INSTRUCTIONS FOR THE TASK: From the material below, pull out the part that opens with the line containing "What is the change" and closes with the line containing "At which label is token_usage closest to 139?", including both of those lines. Reproduce every line in that part without any change.

··· EXCERPTED DATA

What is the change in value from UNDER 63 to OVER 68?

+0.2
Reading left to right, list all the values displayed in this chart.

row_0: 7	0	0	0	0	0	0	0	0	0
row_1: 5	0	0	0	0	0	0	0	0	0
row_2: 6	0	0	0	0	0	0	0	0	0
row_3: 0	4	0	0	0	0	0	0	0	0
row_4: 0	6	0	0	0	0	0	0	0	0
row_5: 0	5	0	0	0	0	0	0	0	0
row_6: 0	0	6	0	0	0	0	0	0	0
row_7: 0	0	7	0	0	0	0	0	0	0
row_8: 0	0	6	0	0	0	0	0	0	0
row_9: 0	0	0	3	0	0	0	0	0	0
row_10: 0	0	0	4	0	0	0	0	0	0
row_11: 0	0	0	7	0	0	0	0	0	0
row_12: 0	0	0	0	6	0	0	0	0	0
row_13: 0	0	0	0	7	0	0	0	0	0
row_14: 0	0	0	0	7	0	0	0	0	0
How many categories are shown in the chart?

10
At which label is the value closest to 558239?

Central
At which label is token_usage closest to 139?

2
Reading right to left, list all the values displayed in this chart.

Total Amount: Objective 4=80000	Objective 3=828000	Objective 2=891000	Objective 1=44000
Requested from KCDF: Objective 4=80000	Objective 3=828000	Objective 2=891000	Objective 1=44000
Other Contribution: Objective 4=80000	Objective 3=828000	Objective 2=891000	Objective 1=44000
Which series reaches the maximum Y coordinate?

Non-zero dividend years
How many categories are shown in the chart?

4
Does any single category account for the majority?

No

······
··· EXCERPTED DATA

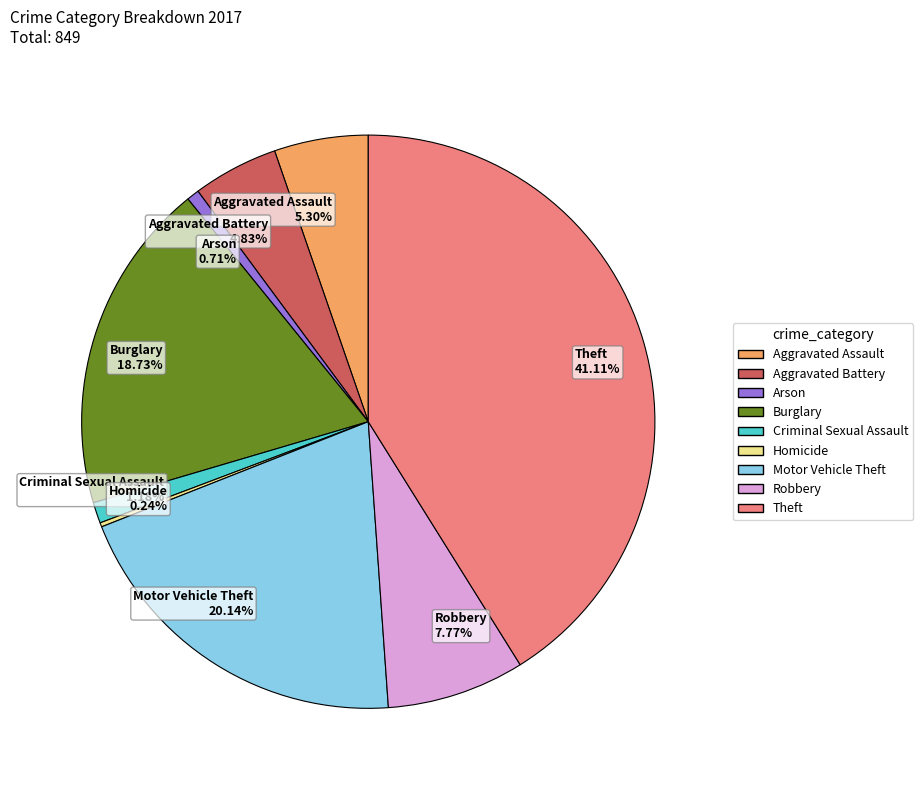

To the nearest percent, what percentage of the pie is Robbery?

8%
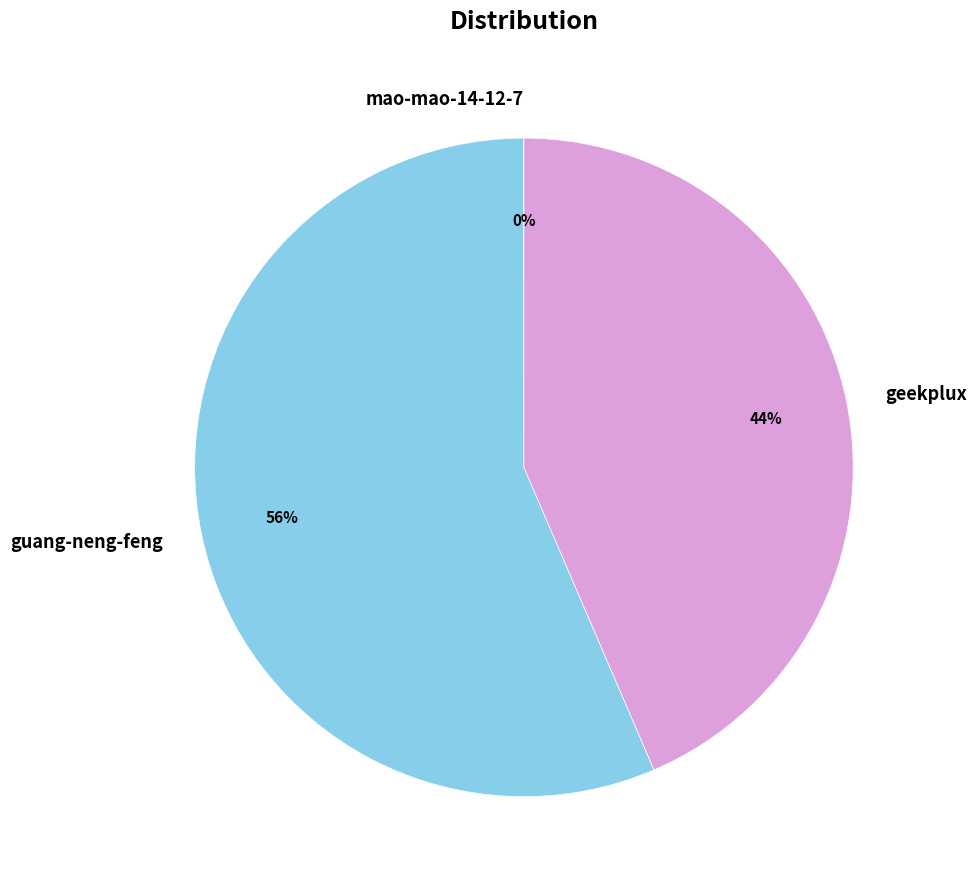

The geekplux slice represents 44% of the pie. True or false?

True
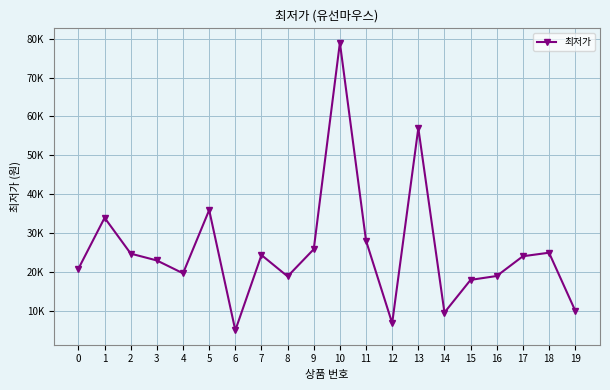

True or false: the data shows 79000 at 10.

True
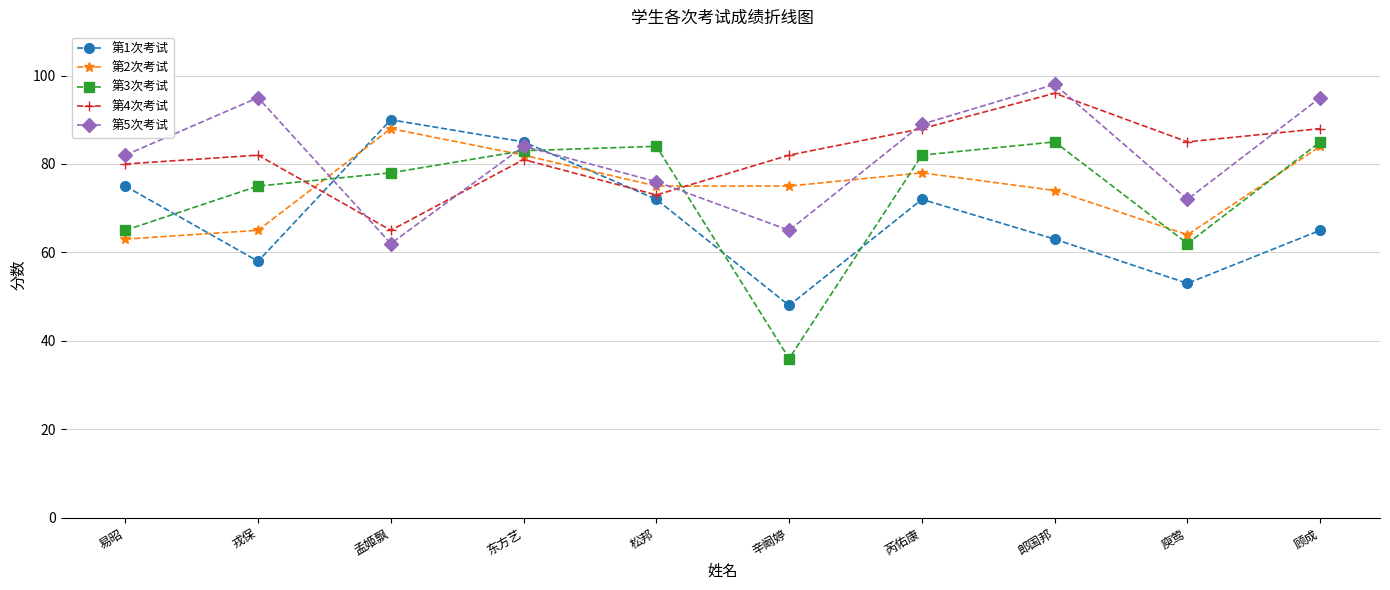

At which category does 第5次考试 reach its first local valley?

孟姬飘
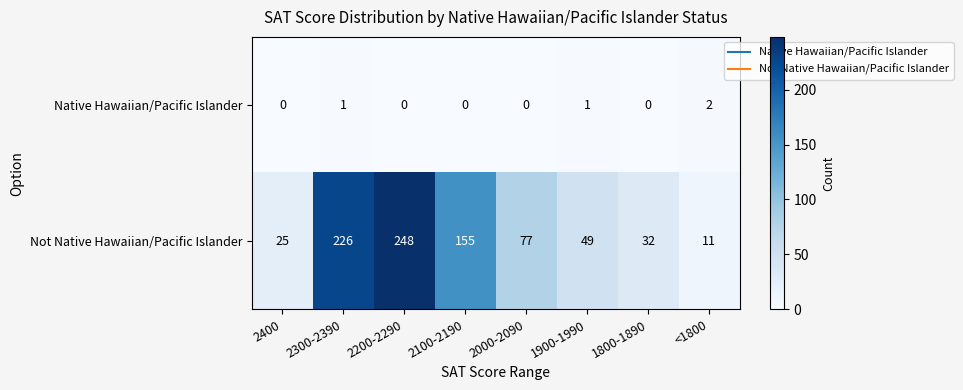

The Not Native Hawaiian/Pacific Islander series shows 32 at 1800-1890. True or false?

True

······
··· EXCERPTED DATA

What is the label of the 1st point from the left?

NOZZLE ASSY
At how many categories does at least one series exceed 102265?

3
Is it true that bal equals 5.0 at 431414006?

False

······

PROBLEM SOLUTION:
What is the change in value from UNDER 63 to OVER 68?

+0.2
Reading left to right, list all the values displayed in this chart.

row_0: 7	0	0	0	0	0	0	0	0	0
row_1: 5	0	0	0	0	0	0	0	0	0
row_2: 6	0	0	0	0	0	0	0	0	0
row_3: 0	4	0	0	0	0	0	0	0	0
row_4: 0	6	0	0	0	0	0	0	0	0
row_5: 0	5	0	0	0	0	0	0	0	0
row_6: 0	0	6	0	0	0	0	0	0	0
row_7: 0	0	7	0	0	0	0	0	0	0
row_8: 0	0	6	0	0	0	0	0	0	0
row_9: 0	0	0	3	0	0	0	0	0	0
row_10: 0	0	0	4	0	0	0	0	0	0
row_11: 0	0	0	7	0	0	0	0	0	0
row_12: 0	0	0	0	6	0	0	0	0	0
row_13: 0	0	0	0	7	0	0	0	0	0
row_14: 0	0	0	0	7	0	0	0	0	0
How many categories are shown in the chart?

10
At which label is the value closest to 558239?

Central
At which label is token_usage closest to 139?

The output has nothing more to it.